The NYTimes’ Room for Debate recently posed this question: Is Criticism of Identity Politics Racist or Long Overdue? Some complain of being unfairly accused of bigotry. Others say discrimination needs to be directly addressed.

I was invited to participate on the panel of debaters. Below is my contribution which you can also access here.

The attack on political correctness fits within the brand of identity politics Donald Trump exploited during his campaign. Mr. Trump’s victory relied on fusing a culture of racism and sexism with economic anxieties and the backlash against neoliberalism. Economic challenges are real, demographic changes are real. Mr. Trump seized them to peddle well-worn cultural myths of a nation under siege by the Mexican menace, “bad hombres,” Muslims and other cultural “outsiders.”

A culture of siege produces victims, and victims will sacrifice anything for their survival, even democracy itself.

Victimhood was contained in the message that America was once great, but no longer. His message imbues victims with unquestioned virtue and obliterates the needs, indeed the humanity, of everyone else. In stoking anger and catalyzing Americans’ real frustrations, he tapped cultural veins that have shed blood for over a century.

I came to understand the powerful effect of nurturing wounds while filming my PBS documentary about the recreated battles of the 1835-36 Texian uprising against Mexico. Battlefield actors construct a world for spectators to indulge in a shared nostalgia and fortify a common identity by fighting Mexicans.

Mr. Trump’s appeal to voters, like the recreation of defeat on the battlefield at Goliad and the Alamo, nurses the wound of victimhood that justifies violence. In the mythical retelling of Texas history, the secessionist uprising against Mexico is rechristened the Texas Revolution. The execution of Texian prisoners in Goliad is labeled a “massacre,” solidifying the stereotype of savage Mexicans — “bad hombres.”

Of course, not all voters succumb to a siege mentality. Voters of all backgrounds responded when Obama invoked another quintessential American mythology — a forward nation looking optimistically to the future.

Still, border myth and rhetoric haunts us today, and is heard in Mr. Trump’s message that building a border wall is an act of self-defense, not hostility. For Mr. Trump, as in Texas mythology, victimhood is a vital step toward victory. Texians were martyred but ultimately Texas won its independence. America will be great, again.

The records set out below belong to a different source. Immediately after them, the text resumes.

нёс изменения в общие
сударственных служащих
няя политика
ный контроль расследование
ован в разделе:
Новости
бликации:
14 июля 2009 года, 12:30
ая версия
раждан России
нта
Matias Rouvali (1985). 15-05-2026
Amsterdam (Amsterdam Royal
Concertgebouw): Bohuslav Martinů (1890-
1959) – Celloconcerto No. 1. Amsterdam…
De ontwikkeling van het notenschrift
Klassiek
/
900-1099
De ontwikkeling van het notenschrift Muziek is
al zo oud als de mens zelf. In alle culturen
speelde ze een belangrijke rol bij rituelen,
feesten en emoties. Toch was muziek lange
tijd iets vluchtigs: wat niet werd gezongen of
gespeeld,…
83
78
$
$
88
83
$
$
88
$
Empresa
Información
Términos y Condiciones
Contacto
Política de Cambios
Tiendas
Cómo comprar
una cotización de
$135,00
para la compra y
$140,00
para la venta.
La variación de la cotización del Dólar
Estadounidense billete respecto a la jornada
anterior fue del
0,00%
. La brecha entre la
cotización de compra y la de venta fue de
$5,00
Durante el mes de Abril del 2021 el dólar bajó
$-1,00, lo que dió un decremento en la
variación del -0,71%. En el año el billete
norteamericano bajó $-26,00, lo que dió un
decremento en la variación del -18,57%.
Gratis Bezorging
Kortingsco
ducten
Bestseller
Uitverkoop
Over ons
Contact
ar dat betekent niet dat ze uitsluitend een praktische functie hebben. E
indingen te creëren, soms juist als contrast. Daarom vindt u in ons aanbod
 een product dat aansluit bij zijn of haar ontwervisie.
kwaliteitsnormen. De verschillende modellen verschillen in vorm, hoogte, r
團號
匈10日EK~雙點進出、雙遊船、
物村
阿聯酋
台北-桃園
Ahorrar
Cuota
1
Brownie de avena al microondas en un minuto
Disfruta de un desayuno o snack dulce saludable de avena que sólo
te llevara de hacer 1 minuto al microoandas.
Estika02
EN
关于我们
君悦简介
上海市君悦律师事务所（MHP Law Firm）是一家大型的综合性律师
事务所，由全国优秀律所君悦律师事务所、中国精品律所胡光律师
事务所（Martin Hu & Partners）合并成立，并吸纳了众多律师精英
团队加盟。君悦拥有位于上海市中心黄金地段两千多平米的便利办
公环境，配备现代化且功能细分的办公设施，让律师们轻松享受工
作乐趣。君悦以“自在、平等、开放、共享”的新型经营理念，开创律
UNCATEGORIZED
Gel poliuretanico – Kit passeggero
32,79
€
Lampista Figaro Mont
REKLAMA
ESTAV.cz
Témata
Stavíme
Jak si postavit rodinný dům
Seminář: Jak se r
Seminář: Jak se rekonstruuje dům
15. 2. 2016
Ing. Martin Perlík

I write this from San Antonio, home of the siege at the Alamo, and one of the most economically unequal cities in the country. Before the election, voter’s rights groups sued the county and the state for intentionally misinforming voters about the voter I.D. law. Texas lawmakers pump over $800 million for border security to quell age old fears of a border under siege, (even as the federal government can claim most interdictions) while depriving Texas children of needed education funding and working people access of health insurance.

The real costs to such identity politics matter little. A culture of siege produces victims, and victims will sacrifice anything for their survival, even democracy itself.